Agentic AI gains momentum, concerns persist
The report also points to strong momentum around Agentic AI. More than 95 percent of respondents said they are already using or planning to use AI agents, and over 65 percent believe these agents outperform humans in processing large volumes of data and executing repetitive tasks.
Yet, as AI agents take on greater responsibility, concerns around trust, output quality, accountability, and governance are becoming more pronounced, particularly in regulated and customer-facing environments. This reinforces the central theme of the report: autonomy without oversight increases risk.
Skills, security, and system readiness remain barriers
To stay relevant in a Human and AI workplace, the report urges individuals to focus on adaptability and continuous learning. This includes experience with AI tools, the ability to critically review outputs, combining AI speed with human judgment, moving up the value chain, building multidisciplinary skills, and demonstrating outcomes through tangible work samples rather than credentials alone.

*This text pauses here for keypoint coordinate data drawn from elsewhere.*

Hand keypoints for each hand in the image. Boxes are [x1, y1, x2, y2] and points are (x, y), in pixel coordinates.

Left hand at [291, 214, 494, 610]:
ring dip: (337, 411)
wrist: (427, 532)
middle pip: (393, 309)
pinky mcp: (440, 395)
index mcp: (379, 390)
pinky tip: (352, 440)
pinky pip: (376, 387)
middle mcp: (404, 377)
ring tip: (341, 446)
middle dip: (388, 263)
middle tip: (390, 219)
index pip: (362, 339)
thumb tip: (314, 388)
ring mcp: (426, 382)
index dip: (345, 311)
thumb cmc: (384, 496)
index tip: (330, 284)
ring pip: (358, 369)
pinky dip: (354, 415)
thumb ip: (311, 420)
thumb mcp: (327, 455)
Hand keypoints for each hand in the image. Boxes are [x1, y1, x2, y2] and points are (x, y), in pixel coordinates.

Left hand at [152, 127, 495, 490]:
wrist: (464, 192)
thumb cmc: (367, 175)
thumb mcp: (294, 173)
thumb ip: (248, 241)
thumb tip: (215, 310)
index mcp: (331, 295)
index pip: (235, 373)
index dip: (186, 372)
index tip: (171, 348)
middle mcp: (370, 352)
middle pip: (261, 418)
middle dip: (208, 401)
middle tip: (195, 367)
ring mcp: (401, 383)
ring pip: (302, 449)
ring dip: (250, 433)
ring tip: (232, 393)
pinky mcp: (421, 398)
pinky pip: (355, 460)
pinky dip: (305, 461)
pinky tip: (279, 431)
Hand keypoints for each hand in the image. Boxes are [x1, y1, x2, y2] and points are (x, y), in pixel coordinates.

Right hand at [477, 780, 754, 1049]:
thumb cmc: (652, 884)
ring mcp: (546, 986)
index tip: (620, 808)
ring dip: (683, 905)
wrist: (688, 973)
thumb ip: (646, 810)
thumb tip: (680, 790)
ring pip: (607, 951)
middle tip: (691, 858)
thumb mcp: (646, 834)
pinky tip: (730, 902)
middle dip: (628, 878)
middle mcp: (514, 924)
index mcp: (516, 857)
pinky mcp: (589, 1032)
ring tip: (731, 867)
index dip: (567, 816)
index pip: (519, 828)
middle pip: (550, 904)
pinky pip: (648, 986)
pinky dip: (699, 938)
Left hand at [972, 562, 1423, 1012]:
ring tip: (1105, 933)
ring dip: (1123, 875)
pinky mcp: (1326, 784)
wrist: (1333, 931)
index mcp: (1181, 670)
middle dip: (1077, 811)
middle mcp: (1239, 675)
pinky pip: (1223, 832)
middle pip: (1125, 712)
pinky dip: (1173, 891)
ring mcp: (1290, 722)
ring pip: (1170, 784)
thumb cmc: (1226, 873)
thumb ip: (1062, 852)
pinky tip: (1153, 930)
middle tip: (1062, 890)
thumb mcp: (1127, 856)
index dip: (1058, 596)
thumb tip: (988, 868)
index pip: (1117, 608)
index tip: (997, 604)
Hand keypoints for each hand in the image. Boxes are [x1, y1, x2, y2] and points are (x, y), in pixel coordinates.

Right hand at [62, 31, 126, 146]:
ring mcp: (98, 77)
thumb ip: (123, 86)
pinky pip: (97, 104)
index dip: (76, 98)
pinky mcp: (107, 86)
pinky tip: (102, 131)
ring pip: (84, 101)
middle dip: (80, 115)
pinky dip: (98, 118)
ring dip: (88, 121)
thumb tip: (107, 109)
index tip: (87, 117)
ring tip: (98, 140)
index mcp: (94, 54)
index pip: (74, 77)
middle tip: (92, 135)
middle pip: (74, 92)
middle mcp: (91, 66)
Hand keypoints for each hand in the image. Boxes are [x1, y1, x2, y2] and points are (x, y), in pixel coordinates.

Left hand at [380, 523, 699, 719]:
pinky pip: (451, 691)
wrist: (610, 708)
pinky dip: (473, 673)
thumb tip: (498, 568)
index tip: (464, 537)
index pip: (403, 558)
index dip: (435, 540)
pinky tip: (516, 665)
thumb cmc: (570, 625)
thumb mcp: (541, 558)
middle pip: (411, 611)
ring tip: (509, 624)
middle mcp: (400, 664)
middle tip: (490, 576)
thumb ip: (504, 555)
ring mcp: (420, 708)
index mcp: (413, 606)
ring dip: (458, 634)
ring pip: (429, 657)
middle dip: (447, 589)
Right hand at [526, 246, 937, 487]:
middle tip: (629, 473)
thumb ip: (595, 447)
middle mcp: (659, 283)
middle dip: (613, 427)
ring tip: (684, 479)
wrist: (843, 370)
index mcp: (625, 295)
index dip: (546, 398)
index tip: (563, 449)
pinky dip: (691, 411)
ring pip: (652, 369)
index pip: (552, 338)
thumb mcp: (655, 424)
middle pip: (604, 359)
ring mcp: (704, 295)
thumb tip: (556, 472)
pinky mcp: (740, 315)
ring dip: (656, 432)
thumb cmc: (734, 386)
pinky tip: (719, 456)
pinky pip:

From the employer perspective, several barriers continue to slow AI implementation. These include security and privacy risks cited by 77 percent of respondents, integration with legacy systems at 61 percent, ethical and governance concerns at 59 percent, and resistance to change at 58 percent. Workforce readiness is also a concern, with around 40 percent of HR leaders highlighting gaps in skills required for the AI era.
From contemporary adoption to an actionable future
Organisations are already taking steps to address these challenges. Nearly seven in ten HR leaders are focusing on upskilling, while 79 percent prioritise internal reskilling as their primary AI strategy. Job redesign is becoming increasingly important, shifting humans toward judgment, creativity, and accountability, while AI handles scale and speed.
Organisational structures are also evolving. More than 55 percent of organisations report changes driven by AI adoption and productivity gains. Hybrid work has become the dominant model, with 80 percent of organisations following a hybrid approach and most employees working from the office three or more days a week.
The report concludes that the most immediate challenge is not large-scale job displacement but role clarity. Work is evolving faster than it is being articulated, formalised, or communicated to the market. Without clearer role definitions and closer alignment between internal transformation and hiring frameworks, organisations risk talent mismatches even as AI adoption accelerates.
Ultimately, the findings reinforce a clear message for enterprises embracing automation: AI without human oversight may deliver speed, but quality, trust, and accountability still depend on people. The future of work will belong to organisations that design systems where humans and AI work together to deliver meaningful outcomes.